The structure of my family at that time was, to put it mildly, chaotic.
My father had died about a year and a half before, but we were all still trying to deal with it. Prior to his death, my parents were embroiled in a pretty ugly divorce, and my family was fragmented. My mother was the one to leave, and the family was reeling from it. As a result, she became Public Enemy #1.
My father’s death made matters worse, because there was the estate to deal with, and the battle over it broke the family even further. My mother, for most of my life, was my best friend. I tried to support her when she left during the divorce, but things got messy, things got angry.
But when my sister found out she was to become a mother, it marked a beginning of the turnaround in bringing the family back together.
Over the last year, Ellen and my mother, who have never been close and, in fact, bitterly at odds, reunited. Today, they are closer than anyone else in my family. Moreover, my mother’s return to the family unit seems to have made us whole again.
I don’t know if any of us kids ever fully appreciated the impact of our mother on our lives. At one point, she was working full-time, and raising five kids all under the age of eight. She was out mother and out father in many ways – she was the one who held all our secrets, who protected us, who fed us and hugged us, and rubbed our backs when we had fevers.
My mother was the one who forgave our shortcomings, no questions asked. She cried for us, and for our rebellion against her, but she never questioned her love or stopped loving us, no matter how much we messed up.
And we messed up good.
Today, two years after my sister found out she was pregnant on Mother’s Day, I sat next to my mother as we watched Ellen and her family baptize (“dedicate” they call it) her son to God. I was surrounded by my family, on the day which we come together to celebrate and appreciate the women who raise us and shape us into the people we are today.
I love my mom – I don’t tell her nearly enough. I missed her during those years. A lot. She was there almost every minute of every day the entire time I was in the hospital, and she may never know how much that meant to me.

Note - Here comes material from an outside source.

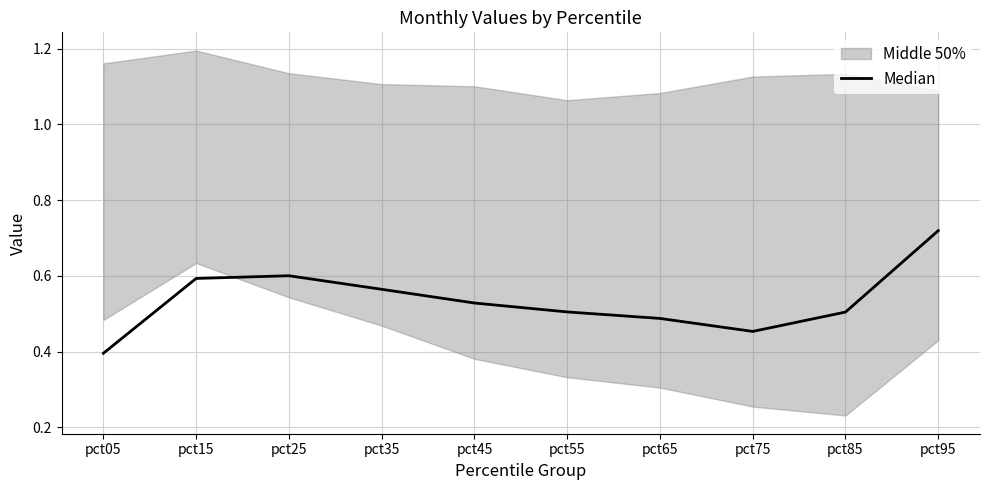

Where is the first local maximum?

pct25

When my mom hugged me “hello” this morning, she called me “my angel.” I know she meant it. And she that to us, as well - never judging, always supporting, always guiding.
In addition to this, I thought this was interesting and wanted to mention it. The congregation leader spoke about pain and suffering today. He spoke about how we have a choice in our suffering – to be victims or be victors.

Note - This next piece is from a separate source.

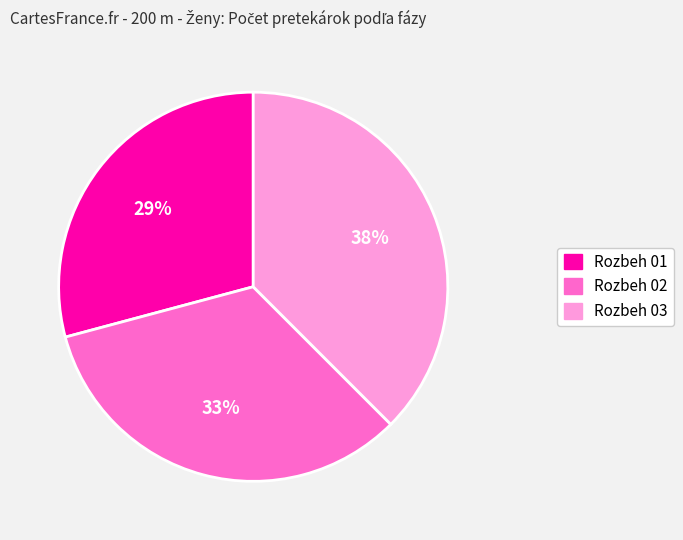

To the nearest percent, what percentage of the pie is Rozbeh 01?

29%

My ears perked up – see, when Cheese and I fight, and he says something that hurts my feelings and I call him on it, he tells me I am playing the victim. And I absolutely hate that - I have never seen myself as a victim, or at least I didn’t think so.
But as I sat there today, it hit me that, in the last few weeks, I have made myself a victim – I have moaned about how I hurt, or what I lost, or what I can’t do or whatever else I found on that day to bitch about.

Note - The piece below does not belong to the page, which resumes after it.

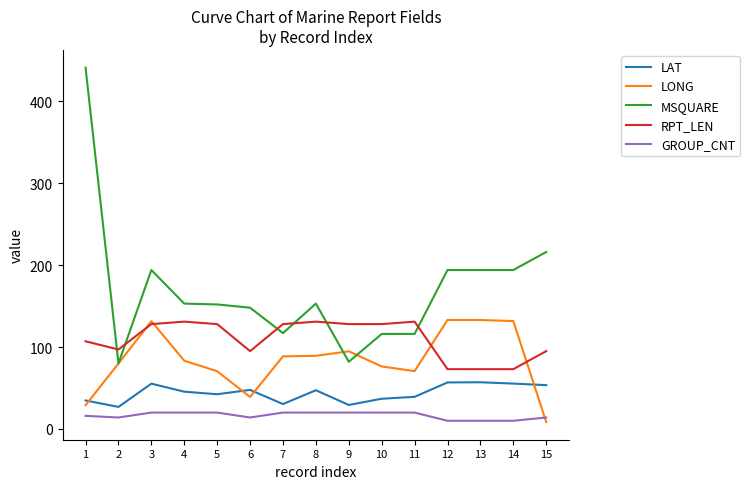

True or false: GROUP_CNT and MSQUARE cross at least once.

False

But what I haven’t done is celebrate all the things that I have – I have health, I have family, I have a body that was able to produce the healthiest possible organ for my brother, and I have a accomplishment of an Ironman and will that allow me to comeback soon and stronger than before. I have incredible friends that have given me words, hugs, shoulders and calls of support. I have a family that is very much healthy, and now whole.
I have more than I don’t, and I am not a victim. I would say that, looking at my life, I am very much a victor.